5th International Conference on ESAR
There is a need to continue to set the right vehicle safety policy priorities in the future. Research has to point out the most cost efficient and safety relevant measures to further reduce the number of road traffic casualties. The overall development shows that the constant and rapid decrease in the number of road casualties slows down. New innovations need to enter the vehicle market soon, in order to continue the success achieved in the last decade. Priorities for vehicle safety are driven by safety and mobility demands. It is necessary to keep a strong lid on all aspects of elderly and vulnerable road users. The fraction of powered-two-wheelers (PTW) is a priority group. PTWs have a risk of being involved in an accident, 14times higher than that of a passenger car. However, the figures do also show that every second fatality is a car occupant. Therefore passenger car safety remains to be top priority. Heavy goods vehicles are overly represented in fatal accidents, addressing the need to make these vehicles more compatible with other road users. These facts highlight the necessity not only to increase vehicles" self protection, but also to make cars - and trucks - more compatible and safe. Cycling is a strongly increasing mode of transport. This is a further reason to demand better protection for cyclists and pedestrians from car design and car active and integrated safety systems. Another priority for future vehicle safety is related to demographics. It is less known that the purely demographic effect will be superimposed by an increasing wish of elderly people to be mobile. However, elderly people show deficits concerning their biomechanics. This emphasizes the need for better and more adaptive restraint systems, but also further technological challenges and demands for active safety systems. However, in order to progress, current technological limitations have to be overcome. Cost benefit considerations, but also consumer acceptance and desires, will drive this process.
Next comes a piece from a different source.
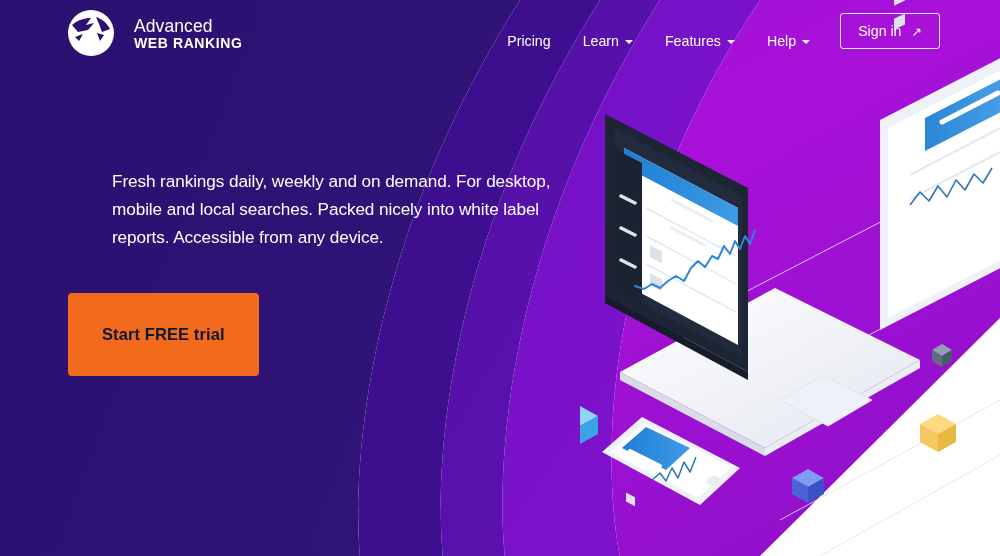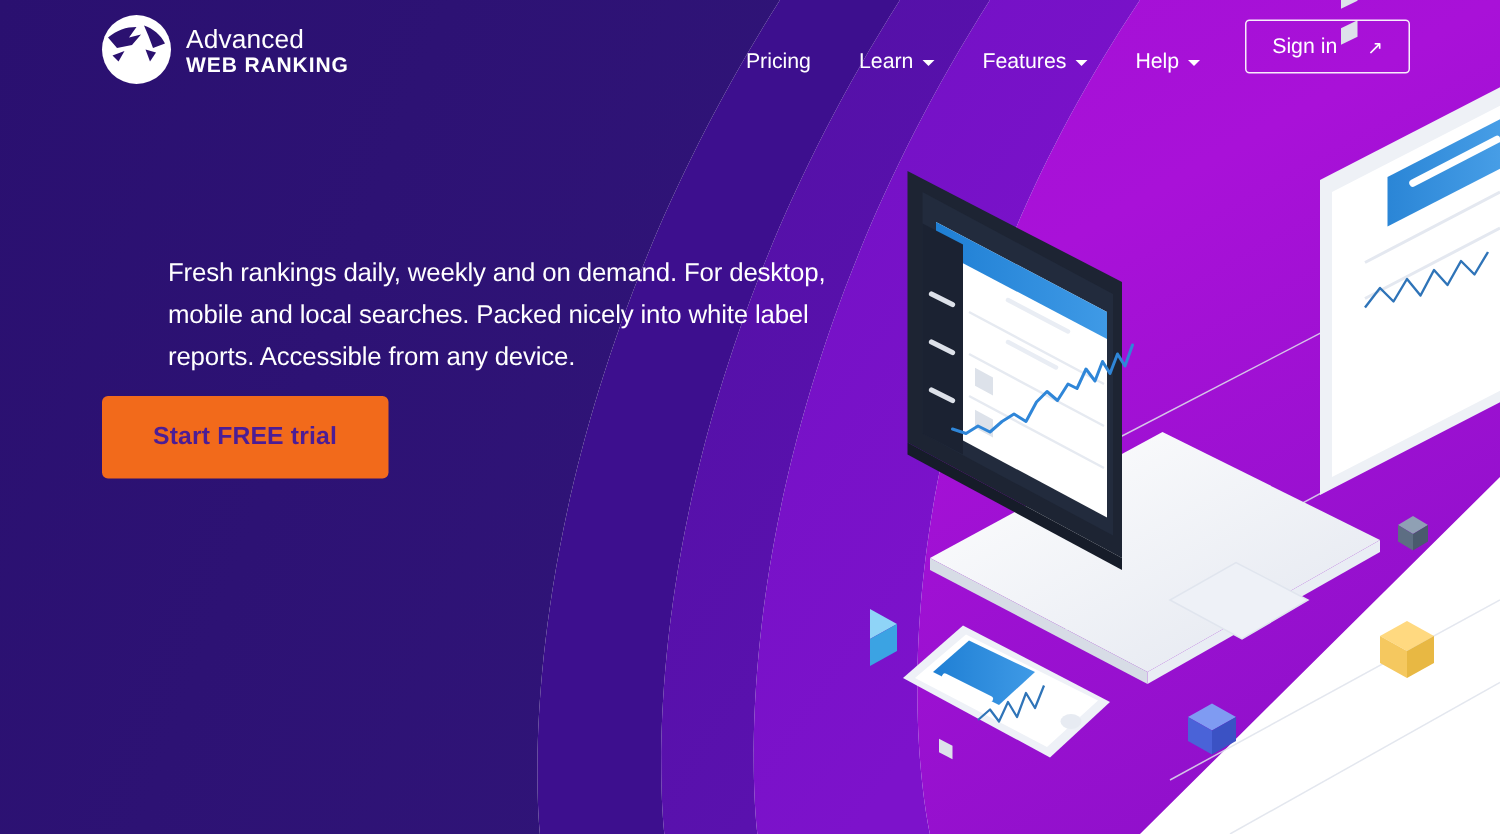"Advanced" .logo-block { gap: 8px -> 18px }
Police records about traffic accidents like used by IRTAD (International Road Traffic and Accident Database) and CARE (Community Road Accident Database) do not represent all road injuries. For instance, road accidents of bicyclists without a counterpart are usually not reported. Furthermore, IRTAD-like data contains hardly any information on injury outcome and accident circumstances. This information gap leads to an under-representation of the safety concerns of the most vulnerable road users like children and the elderly both in accident research and safety promotion. Injury registration for the European Injury Database (IDB), in turn, combines details of accident causation with diagnostic information that can be used to assess injury severity and long term consequences. The IDB is collecting data from hospital emergency department patients and is being implemented in a growing number of countries. In this article IDB results on mode of transport and injury outcome are presented from a sample of nine EU member states.
With an ever rising human life expectancy the share of elderly people in society is constantly rising. This leads to the fact that at the same rate the share of people with age related diseases such as dementia and poor eyesight taking part in traffic will rise and therefore traffic accidents caused by this group of people due to the disease will play an ever greater role. This Situation will be among the future challenges of road safety work. At present this study displays specific characteristics of accidents caused by elderly car drivers (aged 65 or higher) based on the analysis of the German In-Depth Accident Study GIDAS. Herein almost 1000 elderly car drivers were identified as accident participants in the years 2008 to 2011. The focus of this study lies on identifying special types of accidents which are caused by elderly drivers and on characterizing these types with the information gathered on scene and by interviewing the participants. The main evidence analyzed is the knowledge about the accident locality, the trajectories of the participants as well as the reasons for the occurrence of the accidents. Furthermore personal information such as the personal condition before the accident and driving purposes is used to identify patterns of contributing circumstances for accidents caused by elderly traffic participants.
From literature well-known analyzes on risks, hazards and causes of accidents of older drivers are amended by the present study in which a comparison of the specific features of accident causes of older car drivers (older than 60 years) and of younger car drivers (under 25 years) is conducted. Mainly the question is pursued if specific errors, mistakes and lapses are predominant in the two different age groups. The analysis system ACAS (Accident Causation Analysis System) used hereby consists of a sequential system of accident causation factors from the human, the technical and the infrastructural field, whereupon for this study the influence of the human features on the accident development in two different age groups is of interest. ACAS is both an accident model and an analysis and classification system, which describes the human participation factors of an accident and their causes in the temporal sequence (from the perceptibility to concrete action errors) taking into consideration the logical sequence of individual basic functions. In five steps (categories) of a logical and temporal sequence the hierarchical system makes human functions and processes as determinants of accident causes identifiable. The methodology specifically focuses on the use in so-called "In-Depth" and "On-Scene" investigation studies. With the help of the system for each accident participant one or more of five hypotheses of human cause factors are formed and then specified by appropriate verification criteria. These hypotheses in turn are further specified by indicators in such manner that the coding of the causation factors by a code system meets the needs of database processing and are accessible to a quantitative data analysis. The first results of the descriptive comparison of the two age groups concern mainly differences in the functional levels "information admission/perception" (where the elderly drivers have more difficulties than the young ones) and "information processing/evaluation" (where the younger drivers show more problems). Concerning the cognitive function of "planning" the group of younger drivers seems to be more often involved in an accident because of excessive speed.